_Exercise directions_
Copy out every line of the records below unchanged, leaving out the pictures.

_Raw data_
Start of Block

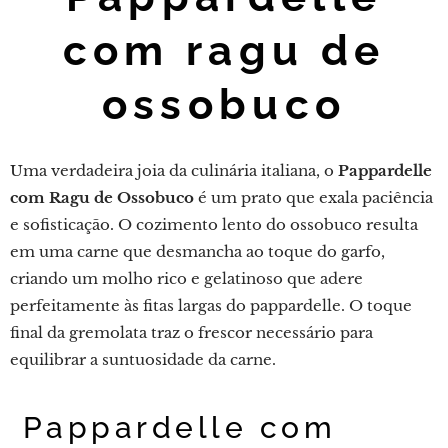
com ragu de
ossobuco
Uma verdadeira joia da culinária italiana, o
Pappardelle
com Ragu de Ossobuco
é um prato que exala paciência
e sofisticação. O cozimento lento do ossobuco resulta
em uma carne que desmancha ao toque do garfo,
criando um molho rico e gelatinoso que adere
perfeitamente às fitas largas do pappardelle. O toque
final da gremolata traz o frescor necessário para
equilibrar a suntuosidade da carne.
Pappardelle com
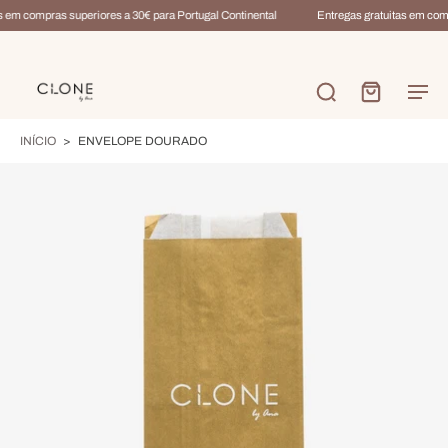
 em compras superiores a 30€ para Portugal Continental
Entregas gratuitas em compr
INÍCIO
>
ENVELOPE DOURADO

End of Block

_Solved exercise_
com ragu de
ossobuco
Uma verdadeira joia da culinária italiana, o
Pappardelle
com Ragu de Ossobuco
é um prato que exala paciência
e sofisticação. O cozimento lento do ossobuco resulta
em uma carne que desmancha ao toque do garfo,
criando um molho rico e gelatinoso que adere
perfeitamente às fitas largas do pappardelle. O toque
final da gremolata traz o frescor necessário para
equilibrar a suntuosidade da carne.
Pappardelle com
 em compras superiores a 30€ para Portugal Continental
Entregas gratuitas em compr
INÍCIO
>
ENVELOPE DOURADO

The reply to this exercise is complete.